Excerpted passage:
◇ ◇ ◇ ◇

I'm a 33 yr old man and I'm a virgin - no sexual experience whatosever, never even kissed anyone. 10 years ago I was exactly the person you're now imagining - I'd grown up in a small town, been the school nerd, was absolutely crippled by shyness, didn't take care of my appearance, and so. However I've worked hard on myself since then, and I now live in a big city, have a good job, and am outwardly entirely normal. Unlike one of your other correspondents I don't have such a bad self-image, but I'm mortally afraid of embarrasment, of friends and colleagues finding out my secret, of my carefully built facade being brought crashing down. For this reason I've avoided what few opportunities with women have presented themselves, and of course the older I get the worse the problem seems.

I always hoped that somehow I'd meet the right person, none of this would matter, and it would just happen. Amazingly enough it almost did - A couple of years ago I met a lovely girl with whom I had fantastic chemistry, and who seemed obviously interested in me. Sadly I was still too afraid to do anything about it, and eventually she got involved with another guy. They've been on-and-off for a year and a half but are still together, and it's clear that I'll only ever be friends with her now. I'm still desolated by this and am worried that I've lost my perfect match, but I'm so tired of being lonely and unhappy and of spending all my time thinking about her, I'd like to move on.

◇ ◇ ◇ ◇

Input data:

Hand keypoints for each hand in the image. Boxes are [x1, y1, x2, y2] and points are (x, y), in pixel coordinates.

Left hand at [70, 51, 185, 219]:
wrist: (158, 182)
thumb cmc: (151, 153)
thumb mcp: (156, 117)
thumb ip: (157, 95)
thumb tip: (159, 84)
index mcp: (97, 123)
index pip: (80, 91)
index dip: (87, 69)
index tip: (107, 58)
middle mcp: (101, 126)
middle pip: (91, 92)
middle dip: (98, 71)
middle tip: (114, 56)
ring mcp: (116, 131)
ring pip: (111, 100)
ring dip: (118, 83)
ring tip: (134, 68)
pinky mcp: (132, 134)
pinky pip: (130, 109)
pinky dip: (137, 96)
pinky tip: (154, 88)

◇ ◇ ◇ ◇

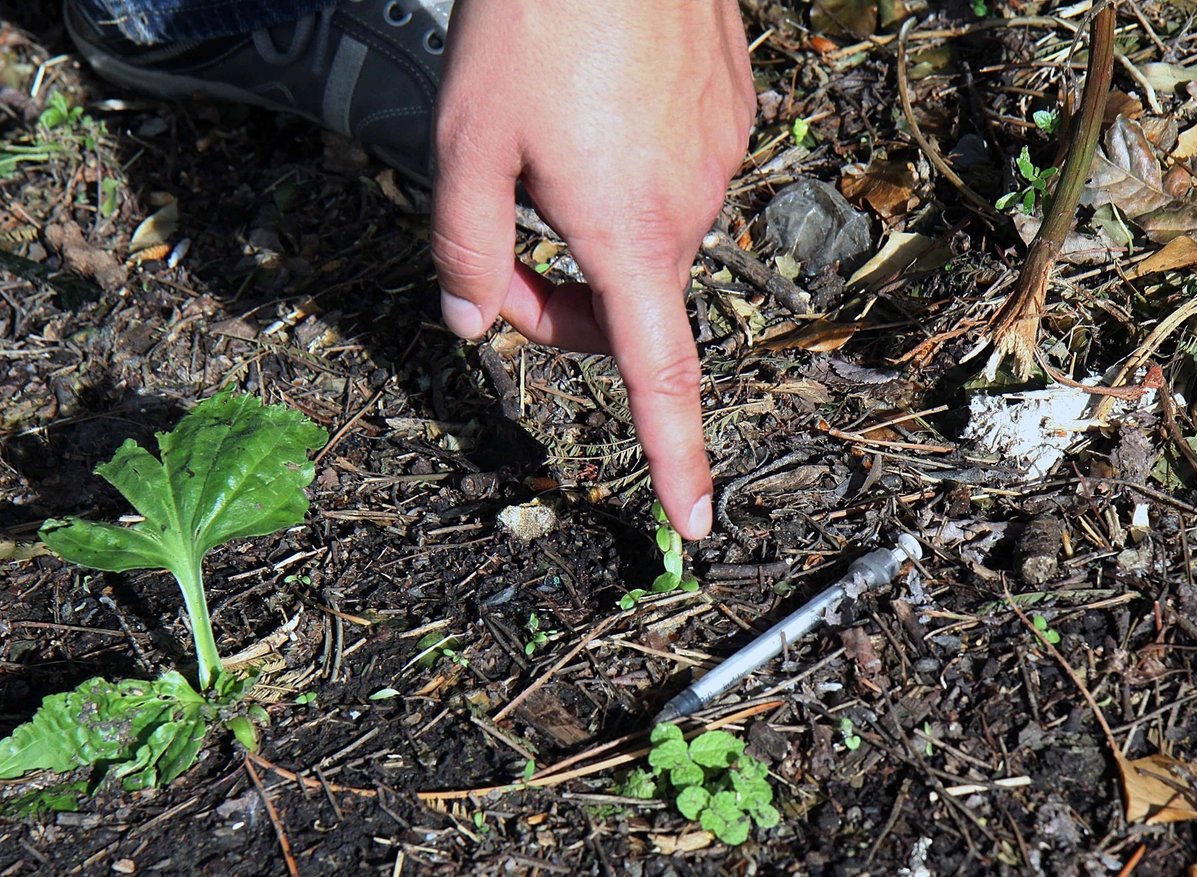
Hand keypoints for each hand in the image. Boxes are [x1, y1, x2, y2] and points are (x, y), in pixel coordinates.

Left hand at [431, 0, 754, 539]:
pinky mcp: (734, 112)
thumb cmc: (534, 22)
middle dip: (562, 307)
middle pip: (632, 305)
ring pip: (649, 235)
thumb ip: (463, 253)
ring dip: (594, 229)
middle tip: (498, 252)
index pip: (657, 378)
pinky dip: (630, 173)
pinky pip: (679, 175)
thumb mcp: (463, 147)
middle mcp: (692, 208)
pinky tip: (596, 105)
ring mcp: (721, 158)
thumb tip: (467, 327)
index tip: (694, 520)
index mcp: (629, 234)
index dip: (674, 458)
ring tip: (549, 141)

◇ ◇ ◇ ◇

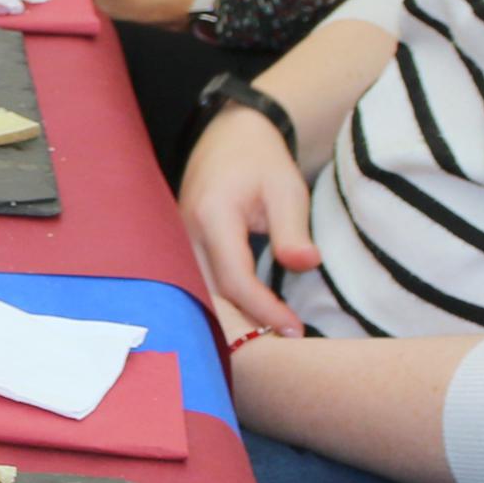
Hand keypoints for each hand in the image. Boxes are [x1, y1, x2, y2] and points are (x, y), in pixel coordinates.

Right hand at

◇ ◇ ◇ ◇

Task A: Retype the letter starting with "I'm a 33 yr" and going on through "the problem seems.".
Task B: In the letter, how long has the girl been on-and-off with the other guy?
Work from the letter by itself, not from the items.

Response A:
I'm a 33 yr old man and I'm a virgin - no sexual experience whatosever, never even kissed anyone. 10 years ago I was exactly the person you're now imagining - I'd grown up in a small town, been the school nerd, was absolutely crippled by shyness, didn't take care of my appearance, and so. However I've worked hard on myself since then, and I now live in a big city, have a good job, and am outwardly entirely normal. Unlike one of your other correspondents I don't have such a bad self-image, but I'm mortally afraid of embarrasment, of friends and colleagues finding out my secret, of my carefully built facade being brought crashing down. For this reason I've avoided what few opportunities with women have presented themselves, and of course the older I get the worse the problem seems.

Response B: A year and a half.